My older child’s left hearing aid was broken, and I had no idea where to get it fixed. My younger son had had a particularly rough day at school, causing the principal to call me in for a conference. Our case manager had dropped in for a visit and stayed so long waiting for me to fill out the paperwork I’d forgotten that I was late getting dinner on the table. We were all tired, hungry, and at the end of our rope. In one day, the well-oiled machine that was our life exploded, sending parts flying in all directions and filling the house with smoke.
I lost it. I screamed, slammed things, railed, and shut myself away in a closet to sob.
Even with all the resources I have—an education, employment, reliable transportation, a house in a good neighborhood, food on the table, medical insurance, friends to lend a hand—it is still challenging to care for our boys. How had she managed it for a few months, let alone years? I wondered, wiping my nose with a shirtsleeve. Sure, my family had been poor when I was growing up, but I’d had a mother and father who loved one another, a stable home life, and a safety net.
When my husband and I were first married and struggling to make ends meet, my grandmother told me, “Baby, we won’t let you get in a mess. If I have to scrape the bottom of the barrel, I’ll split it with you.” It had always been that way. When trouble came knocking, my family went to the front door to answer it together. That kind of certitude has a way of shaping a person. It undoubtedly gave me a different perspective and helped me to make decisions with the long game in mind. My boys’ birth mother had few or none of those advantages. Sure, she’d made poor choices—I’m not trying to excuse her by any means—but ignorance and desperation, rather than malice, accounted for many of them.

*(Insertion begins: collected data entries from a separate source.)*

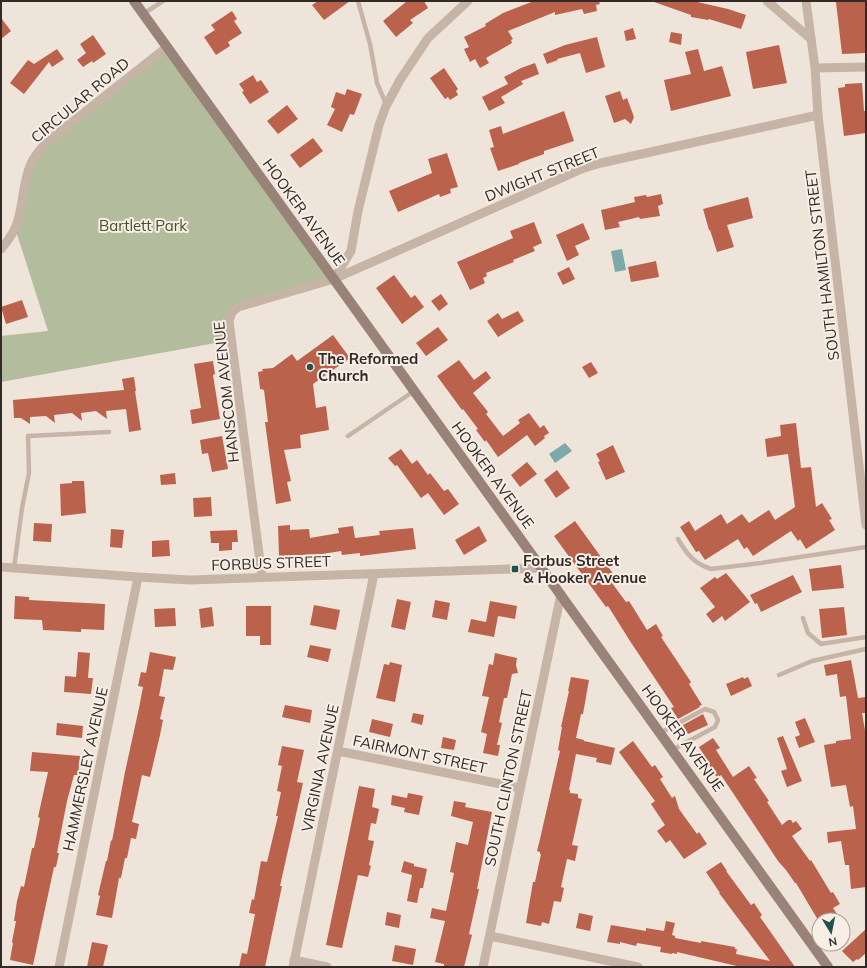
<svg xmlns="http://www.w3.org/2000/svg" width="867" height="968" font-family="Mulish,sans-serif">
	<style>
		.green { fill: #b3bc9c }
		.water { fill: #7ca9a9 }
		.building { fill: #bb624c }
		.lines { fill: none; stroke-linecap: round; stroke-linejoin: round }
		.lane { stroke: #c6b4a7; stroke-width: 4.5 }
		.street { stroke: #c6b4a7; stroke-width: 9 }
		.secondary { stroke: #998379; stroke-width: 10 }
		.poi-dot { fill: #215051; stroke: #f7eee6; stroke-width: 1.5 }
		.labels { text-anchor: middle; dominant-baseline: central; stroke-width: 4; stroke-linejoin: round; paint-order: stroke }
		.street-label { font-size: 15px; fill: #332a27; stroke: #f7eee6 }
		.park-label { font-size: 15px; fill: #444f2d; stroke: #f7eee6 }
		.poi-label { font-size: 15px; font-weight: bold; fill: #332a27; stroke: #f7eee6; text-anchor: start }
	</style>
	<rect width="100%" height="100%" fill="#efe4da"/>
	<path class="green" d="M167,47L334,279L232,312V340L1,382V336L48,331L15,228L34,158Z"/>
	<path class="water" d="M622,249L626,270L615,272L611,251Z
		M565,443L572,451L555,463L549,454Z"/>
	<path class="building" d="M318,1H350L324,20L312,5Z
		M407,1H424L428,8L410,20L413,23L396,37L383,21Z
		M534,1H599L600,4L596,5L597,11L584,14L582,9L555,15V12L508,31L513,39L511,40L512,43L486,58L489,63L480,68L475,59L470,62L464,49L469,47L464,37L486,26L485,24L503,13Z
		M654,1H693L728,9L746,15L741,29L709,19L708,20L691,17V15L654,2Z
		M842,1H866V53L842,54L836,2Z
		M232,11L237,19L234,21L242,33L228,42L230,46L216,55L204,37L215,30L211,25Z
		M1,18L11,31L1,39Z
		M633,28L636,39L626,41L624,31Z
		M671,32L682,34L681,45L669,42Z
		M93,35L106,54L93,63L92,61L83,67L77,60L86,53L80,44Z
		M597,37L605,67L586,73L580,53L557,59L558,60L547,64L543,54L565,45Z
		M779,45L787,83L753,89L746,52Z
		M57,49L64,59L52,67L49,62L24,94L10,83L28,60L34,64Z
		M698,49L704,71L722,66L731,96L671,111L664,80L691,74L685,52Z
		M535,63L539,74L521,81L523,84L501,97L505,103L489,111L482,97L508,84L504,77L521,68Z
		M444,68L458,89L456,91L458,95L450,100L448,97L445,99L430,78Z
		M253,75L257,82L261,80L269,92L250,104L242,92L244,91L239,84Z
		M862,83L864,111H866V133L844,136L838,88L845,87V84Z
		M347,89L362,94L354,115L350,114L342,132L327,125L335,109L331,107L336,92L345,95Z
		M620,91L623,100L627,98L634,117L631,124L625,119L614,123L605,96Z
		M287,105L298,119L278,134L267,121Z
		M564,111L574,141L544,151V154L519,163V164L498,171L490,148L494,147L489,130L501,126L503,134Z
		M313,138L323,151L300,168L290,155Z
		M447,153L458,187L450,189L451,193L440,197L439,194L398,212L389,191L432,173L428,159Z
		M661,194L663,204L658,206L660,216L640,219L639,217L618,222L620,227L605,230L601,210L635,202L634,197L646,195L647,197Z
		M748,197L753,218L727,225L734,247L717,252L710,230H709L703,209Z
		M534,222L542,243L533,247L535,251L513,260L514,262L486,273L487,276L483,278L485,283L470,290L457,262L513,238L510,231Z
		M583,223L590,239L575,246L579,255L567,261L556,235Z
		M656,261L659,277L631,282L628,267Z
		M569,267L575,279L563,285L557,273Z
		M394,275L411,298L415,295L424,307L402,324L376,288Z
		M441,294L448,304L439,311L431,301Z
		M22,300L28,317L6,324L1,307Z
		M518,311L524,321L498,337L487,321L498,313L502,319Z
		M438,327L448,340L426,356L416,343Z
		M333,335L350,358L313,384L316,408L326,406L329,430L300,435L301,448L284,450L291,481L287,482L291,501L276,504L265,422H268L264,390L260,389L258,372L263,371L262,369L273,368L292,354L297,361Z
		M459,360L474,380L486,371L491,378L473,393L488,412L486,414L503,436L520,423L518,420L529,413L540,428L544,425L549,433L544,436L545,438L535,446L527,435L498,457L486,440L485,442L476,430L478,429L463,409L462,410L437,376Z
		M213,361L215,374L213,375L220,419L192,424L190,410L201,408L194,364Z
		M591,362L598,373L589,378L582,367Z
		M134,377L136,391H135L141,430L129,432L126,409L106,411L107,419L96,411L81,413L82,421L72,413L54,415L55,423L46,416L30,417V424L21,418H14L13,400L124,390L122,379Z
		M796,423L801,468L811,467L816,507L822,503L832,519L829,520L835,530L806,549L800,539L798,541L791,531L753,556L747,547L744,549L738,539L705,560L699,551L696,552L680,527L689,521L695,531L721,514L727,524L742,514L749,523L769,510L775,520L795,507L788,454L767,457L765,439L781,436L780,425Z
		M222,436L228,469L212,472L208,453L202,454L200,440Z
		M613,445L625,472L606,480L598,462L600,461L596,454Z
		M401,449L412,464L417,460L428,475L430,473L444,491L448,489L459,504L444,515L428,493L421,498L397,465L395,466L388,458Z
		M527,462L537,474L520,487L511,475Z
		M557,470L570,488L556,498L544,480Z
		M175,473L176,484L161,485L160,475Z
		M72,481H84L86,513L61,516L60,484L72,483Z
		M211,497L212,516L194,517L193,498Z
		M575,521L614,575L609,579L626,602L629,601L647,630L656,624L663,636L661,637L691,682L689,684L702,705L699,706L700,707L678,719L671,708L674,707L630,641L608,606L606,607L554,536Z
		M34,523L52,524L51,542L33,541Z
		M290,525V530L309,529L310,538L339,533L338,528L353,526L355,538L380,535L379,531L413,528L416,549L360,556V553L342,555L341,551L322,554L279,556L278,526Z
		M479,526L487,541L464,555L455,540Z
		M111,529L124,530L122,548L110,547Z
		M237,530L238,542H232V550L219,551V543H211L210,531Z
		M169,540L170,556L152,557V541Z
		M841,565L844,588L812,591L809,569Z
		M726,573L750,602L725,621L722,616L713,623L706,614L715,607L700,588L715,577L717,579Z
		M793,575L802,592L761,612L757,603L755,604L750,595Z
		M15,596L29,597V600L105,604L104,630L81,629V632L43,630L42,620L14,619Z
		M397,599L411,602L405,630L391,627Z
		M435,600L450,603L447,620L432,617Z
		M490,601L517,606L515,619L498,616L494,637L468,632L471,619L486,622Z
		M314,605L340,610L336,630L310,625Z
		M246,606H271V645H260V636H246Z
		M212,607L214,626L201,628L199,609Z
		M844,607L847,635L822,638L819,609Z
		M175,608L176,626L155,627L154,609Z
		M310,645L331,649L328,662L307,657Z
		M78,652L90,653L88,678H93L91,694L64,692L65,676L76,677Z
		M150,652L176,657L173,670L164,669L159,696L165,697L160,719L163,720L160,735L150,777L142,775L132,822L139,824L136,839L131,838L127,858H125L121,878H119L112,918L96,915L100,896L98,895L106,861H107L111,840L112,841L125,772L139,708L143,687L138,686L141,672L146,673Z
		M495,653L517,658L516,665L518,673L512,674L507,698H504L499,722L502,723L497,745H500L498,756L483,753L487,734L481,732L489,697L482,696L489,664L493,665Z
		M851,660L858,698L866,697V713H862L866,736V887L851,889L849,865H845L841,841L828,843L827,832L856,829L853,806L850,807L846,785L831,787L824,745L836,743V741L851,739L846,696L840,697L837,674L826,676L824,665Z
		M390,662L402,665L395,702L376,698L384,664L389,665Z
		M571,677L589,680L583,714H581L576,738L584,740V741L615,748L611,765L596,762L597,758L576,754L569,790H570V793L578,794V798L582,799L572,845L578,846L575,861L567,859L561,887L564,888L561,902L554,901L549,924L542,922L541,926L526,923L533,882H535L541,854H540V852L537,851L540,839L560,751L558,750L562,727H561L569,691H568Z
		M743,677L744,679L748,677L752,686L731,696L726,684Z
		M285,705L312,710L310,723L282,717Z
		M413,713L424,715L422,725L411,722Z
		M703,714L708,725L688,734L683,725Z
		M805,718L815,742L799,748L795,737L800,735L795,722Z
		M372,719L393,724L390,737L369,732Z
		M57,723L83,726L82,738L56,735Z
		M783,736L802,781L787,787L781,771L787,769L777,738Z
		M443,737L456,740L454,750L441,748Z
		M713,738L720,748L716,750L733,777L749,766L757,778L754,779L769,801L767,802L782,825L788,820H791L793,823L796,821L802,829L792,836L810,861L811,860L831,893L833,892L840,904L833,908L841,920H818L796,883H795L786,870L778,861L733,793L721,775L717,778L699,747Z
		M633,741L652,767L655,765L663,777L660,779L672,798L675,796L679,809L697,834L699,832L707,844L684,859L670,840L666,843L657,831L665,825L651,804L655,801L619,752Z
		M282,746L304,750L297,782L303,783L280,886H282L265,967H239L242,953L247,954L255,914L249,913L252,899L254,900L261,861L267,862L278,816H276L281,792L277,791L282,766L278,765Z
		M32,752L80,756L78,775H74L67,801L57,853H59L56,867H54L33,965L10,960L13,943L12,942L16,921H14L17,901L21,886L24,887L32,848H34L40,818L38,817L48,772L30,771Z
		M359,786L375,789L372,807L379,809L376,824L371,823L368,840L374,841L369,865L371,866L368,877L358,875L342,948L326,945Z
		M408,793L423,796L419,815L404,812L405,808L391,805L392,795L407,798Z
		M454,801L466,803L465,807L492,812L477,889H479L469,934L472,935L464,967H444V964L435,962L445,921L430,918L432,908L446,911L454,873L450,872L456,842L468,845L473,822L451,816Z
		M404,861L414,864V866L427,869L423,888H420L417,903L407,901L412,875L401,872Z
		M721,862L727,871H726L751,905L754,903L762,915L760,917L795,967H741L677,952V954L672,953V954L660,952L661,947L637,943L636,946L620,942V944L607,942L611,925L646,931V928L664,931L666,921L675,923L672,935L675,936V938L701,943V941L735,947V949H737L736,954L770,961L719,893H720L706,872Z
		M387,912L401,915L399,928L385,925Z
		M579,913L593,916L590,931L576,928Z
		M866,929V953L858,960L857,959L853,962L842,951Z
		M92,942L108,945L103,967H87Z
		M395,945L416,949L413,965L392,961Z"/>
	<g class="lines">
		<path class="lane" d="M358,1L370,44L377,83L386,104
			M143,14L163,1
			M348,436L414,391
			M678,539C687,554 693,563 711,569L761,563L866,547
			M14,568L22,508L29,473L28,436L109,432
			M803,618L808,633L821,644L866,637
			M779,675L812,661L866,649
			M660,733L705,709L714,712L718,720L715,727L672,750"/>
		<path class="street" d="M767,1L811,39
			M806,1L815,68L818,115L866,525
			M815,68L866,67
			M1,249C8,241 15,231 18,220C23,203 23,183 30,166C34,156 41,148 48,141L167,47
			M334,279L351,251L358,211L379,125L386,106L400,80L428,38L468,1
			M1,567L138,577L190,580L542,568
			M262,577L229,321L232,312L238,307L334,279L584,168L601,163L818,115
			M338,751L520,788
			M490,936L638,967
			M294,960L327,967
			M59,967L138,577
			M293,967L374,574
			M483,967L561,594"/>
		<path class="secondary" d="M134,1L828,967"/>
	</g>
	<g class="poi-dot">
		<circle cx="310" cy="367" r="4"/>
		<rect x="511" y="565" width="8" height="8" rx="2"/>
	</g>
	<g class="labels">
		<g class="street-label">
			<text transform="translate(80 100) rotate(-40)">CIRCULAR ROAD</text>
			<text transform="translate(542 174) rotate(-22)">DWIGHT STREET</text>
			<text transform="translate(304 212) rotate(54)">HOOKER AVENUE</text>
			<text transform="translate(822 265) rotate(-97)">SOUTH HAMILTON STREET</text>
			<text transform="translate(226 392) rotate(-96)">HANSCOM AVENUE</text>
			<text transform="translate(493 475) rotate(54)">HOOKER AVENUE</text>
			<text transform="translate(271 563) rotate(-2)">FORBUS STREET</text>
			<text transform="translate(683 738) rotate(54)">HOOKER AVENUE</text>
			<text transform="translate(420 754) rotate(12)">FAIRMONT STREET</text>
			<text transform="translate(320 768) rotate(-78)">VIRGINIA AVENUE</text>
			<text transform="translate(85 769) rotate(-78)">HAMMERSLEY AVENUE</text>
			<text transform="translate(508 778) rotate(-78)">SOUTH CLINTON STREET</text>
		</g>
		<g class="park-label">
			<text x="143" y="225">Bartlett Park</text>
		</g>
		<g class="poi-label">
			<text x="318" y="358">The Reformed<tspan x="318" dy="17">Church</tspan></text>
			<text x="523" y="560">Forbus Street<tspan x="523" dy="17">&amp; Hooker Avenue</tspan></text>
		</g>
	</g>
	<rect width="867" height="968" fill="none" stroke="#332a27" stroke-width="4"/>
	<g transform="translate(831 932) rotate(170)"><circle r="19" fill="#f7eee6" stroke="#a9a09a"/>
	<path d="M0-3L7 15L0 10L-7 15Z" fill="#215051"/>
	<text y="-6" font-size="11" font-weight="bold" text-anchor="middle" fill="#332a27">N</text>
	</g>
</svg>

I was holding my sons’ birth mother accountable for not making the choices I’d been taught were right.
In the opening lines of The Great Gatsby, narrator Nick Carraway says, “In my younger and more vulnerable years my father gave me some advice that I’ve been turning over in my mind ever since. ‘Whenever you feel like criticizing any one,’ he told me, ‘just remember that all the people in this world haven’t had the advantages that you’ve had.’” Nick heeds this wise counsel, but until I got knocked in the dirt, metaphorically speaking, I’d forgotten it. So much of my highbrow morality wasn’t the product of amazing virtue or Christian character, but divine providence. I was holding my sons’ birth mother accountable for not being me, for not making the choices I’d been taught were right. But how could she have known without someone to guide her, to help her get ready for adulthood the way my parents had done for me?
As I sat in a dark closet in a puddle of self-pity, an even more surprising truth finally dawned on me. My anger had really been some pathetic attempt to erect a wall, a flimsy paper privacy screen between me and the fact that, with a few changes to our respective situations, she and I weren’t so different. And with that realization, my anger evaporated, and it became impossible for me to hate her any longer.
Am I still exasperated at times? Certainly. Is she the source of my frustration? Often, without a doubt. But I’ve crossed the battle line to stand with her, this woman I may never meet but who gave me two of the greatest joys of my life. We’re still walking that minefield, but we’re making progress. And thankfully a bomb in my heart—perhaps one of many—has been disarmed for good.